(Saved entries)

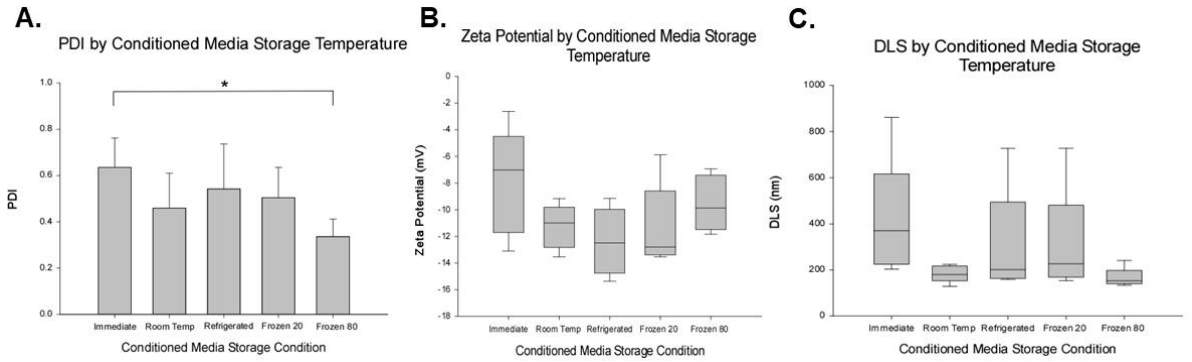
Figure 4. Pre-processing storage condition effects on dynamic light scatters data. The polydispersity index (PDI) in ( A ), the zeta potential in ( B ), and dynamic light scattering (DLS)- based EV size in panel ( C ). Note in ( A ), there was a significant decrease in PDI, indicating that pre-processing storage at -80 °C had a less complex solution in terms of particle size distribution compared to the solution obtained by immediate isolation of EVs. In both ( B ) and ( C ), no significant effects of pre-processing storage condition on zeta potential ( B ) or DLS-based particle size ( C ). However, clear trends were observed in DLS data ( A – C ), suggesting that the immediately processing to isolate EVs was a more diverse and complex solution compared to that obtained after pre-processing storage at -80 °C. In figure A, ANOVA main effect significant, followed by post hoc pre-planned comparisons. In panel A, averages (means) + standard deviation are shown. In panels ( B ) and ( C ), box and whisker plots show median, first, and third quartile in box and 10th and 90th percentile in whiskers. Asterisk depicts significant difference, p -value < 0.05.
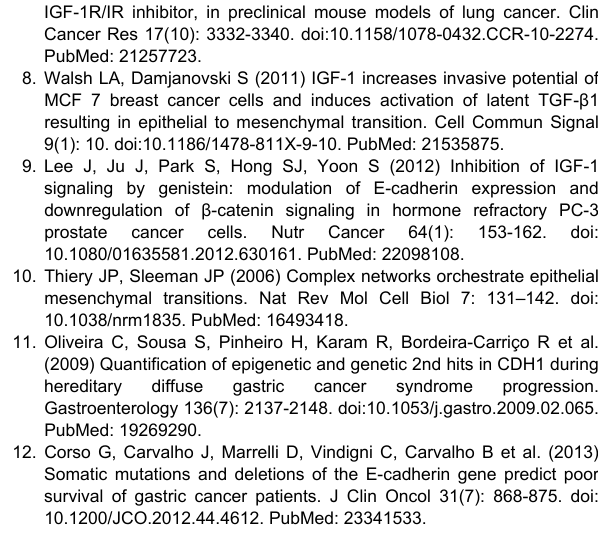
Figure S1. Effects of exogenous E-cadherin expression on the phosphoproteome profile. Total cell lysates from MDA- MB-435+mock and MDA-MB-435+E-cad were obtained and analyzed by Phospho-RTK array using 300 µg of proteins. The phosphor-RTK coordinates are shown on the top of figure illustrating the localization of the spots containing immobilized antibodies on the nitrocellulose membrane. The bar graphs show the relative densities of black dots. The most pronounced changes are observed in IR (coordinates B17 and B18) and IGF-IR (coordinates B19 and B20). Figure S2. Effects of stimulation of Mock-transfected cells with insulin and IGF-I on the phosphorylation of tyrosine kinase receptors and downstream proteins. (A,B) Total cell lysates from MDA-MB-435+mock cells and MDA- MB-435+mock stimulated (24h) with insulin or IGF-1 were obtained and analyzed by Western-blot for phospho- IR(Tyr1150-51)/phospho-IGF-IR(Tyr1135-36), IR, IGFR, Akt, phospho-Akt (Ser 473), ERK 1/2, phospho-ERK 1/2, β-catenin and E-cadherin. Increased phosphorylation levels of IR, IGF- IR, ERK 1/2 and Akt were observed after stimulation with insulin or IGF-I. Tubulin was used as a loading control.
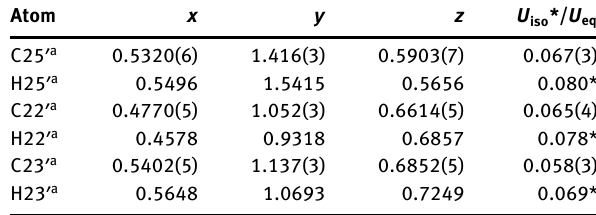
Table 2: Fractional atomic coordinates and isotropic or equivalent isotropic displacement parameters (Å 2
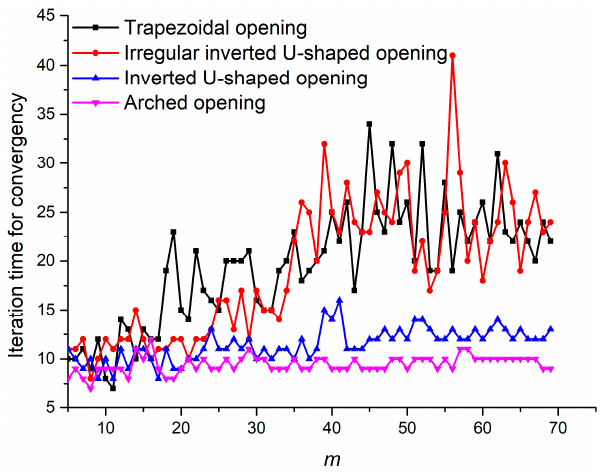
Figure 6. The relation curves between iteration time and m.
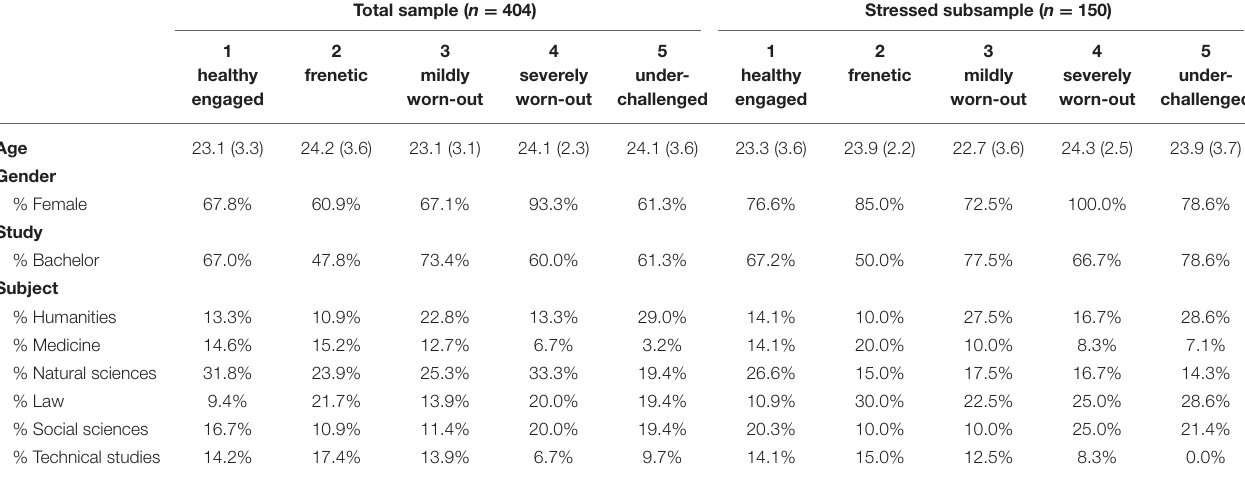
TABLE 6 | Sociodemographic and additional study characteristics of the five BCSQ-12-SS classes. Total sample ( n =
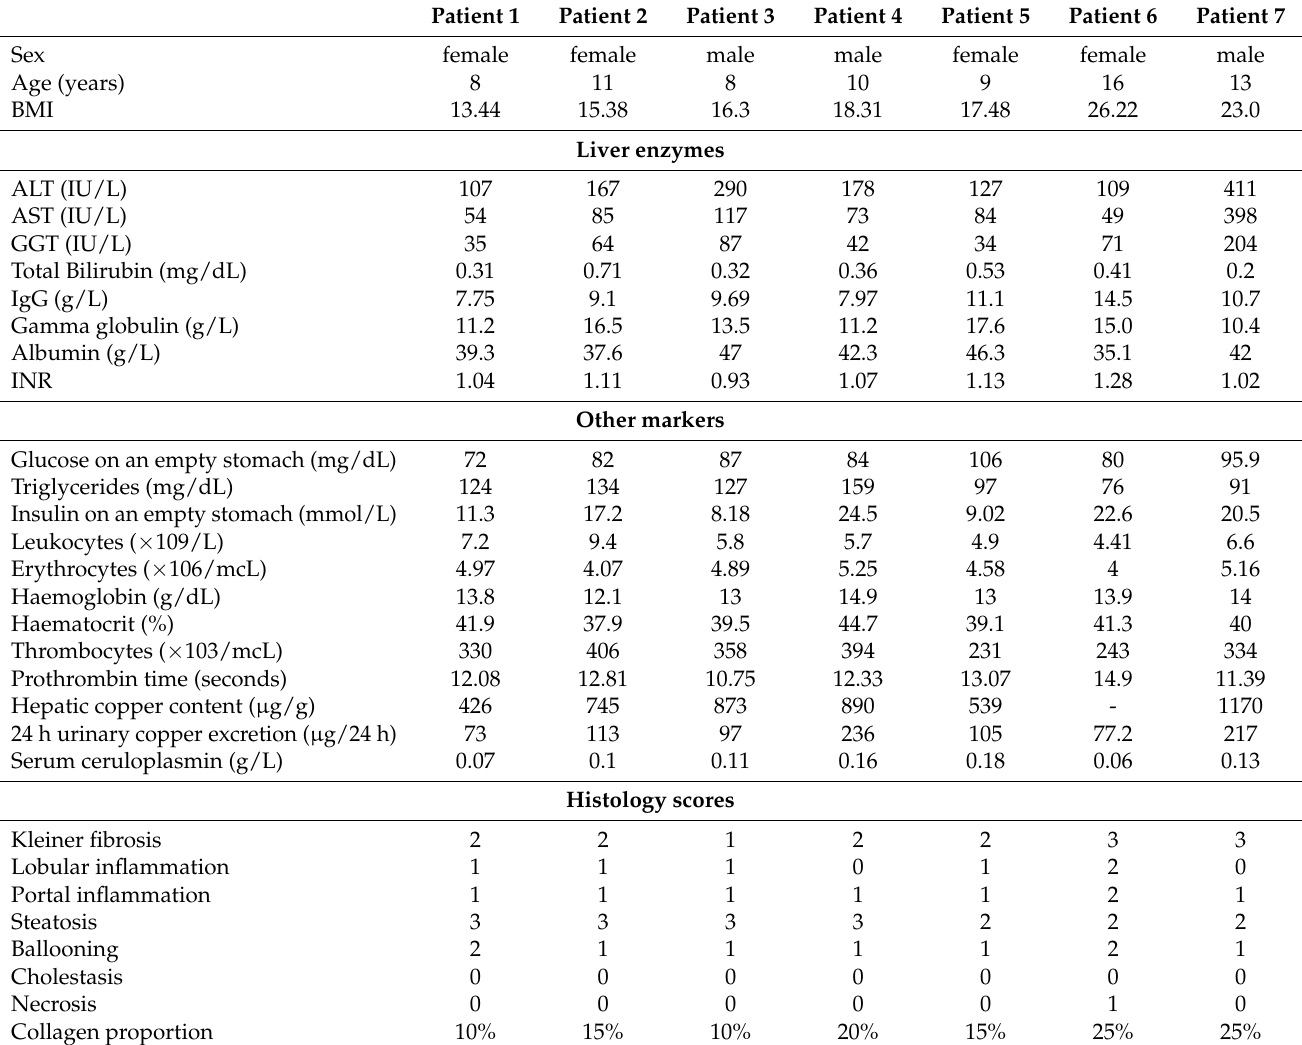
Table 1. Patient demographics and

**HOW TO COMPLETE THIS TASK:** Your answer must consist solely of the lines from the one containing "Figure S1. Effects" through the last line of the records above, copied exactly, with every picture left out.

**RESPONSE:**
Figure S1. Effects of exogenous E-cadherin expression on the phosphoproteome profile. Total cell lysates from MDA- MB-435+mock and MDA-MB-435+E-cad were obtained and analyzed by Phospho-RTK array using 300 µg of proteins. The phosphor-RTK coordinates are shown on the top of figure illustrating the localization of the spots containing immobilized antibodies on the nitrocellulose membrane. The bar graphs show the relative densities of black dots. The most pronounced changes are observed in IR (coordinates B17 and B18) and IGF-IR (coordinates B19 and B20). Figure S2. Effects of stimulation of Mock-transfected cells with insulin and IGF-I on the phosphorylation of tyrosine kinase receptors and downstream proteins. (A,B) Total cell lysates from MDA-MB-435+mock cells and MDA- MB-435+mock stimulated (24h) with insulin or IGF-1 were obtained and analyzed by Western-blot for phospho- IR(Tyr1150-51)/phospho-IGF-IR(Tyr1135-36), IR, IGFR, Akt, phospho-Akt (Ser 473), ERK 1/2, phospho-ERK 1/2, β-catenin and E-cadherin. Increased phosphorylation levels of IR, IGF- IR, ERK 1/2 and Akt were observed after stimulation with insulin or IGF-I. Tubulin was used as a loading control.
Table 2: Fractional atomic coordinates and isotropic or equivalent isotropic displacement parameters (Å 2
Figure 6. The relation curves between iteration time and m.
TABLE 6 | Sociodemographic and additional study characteristics of the five BCSQ-12-SS classes. Total sample ( n =
Table 1. Patient demographics and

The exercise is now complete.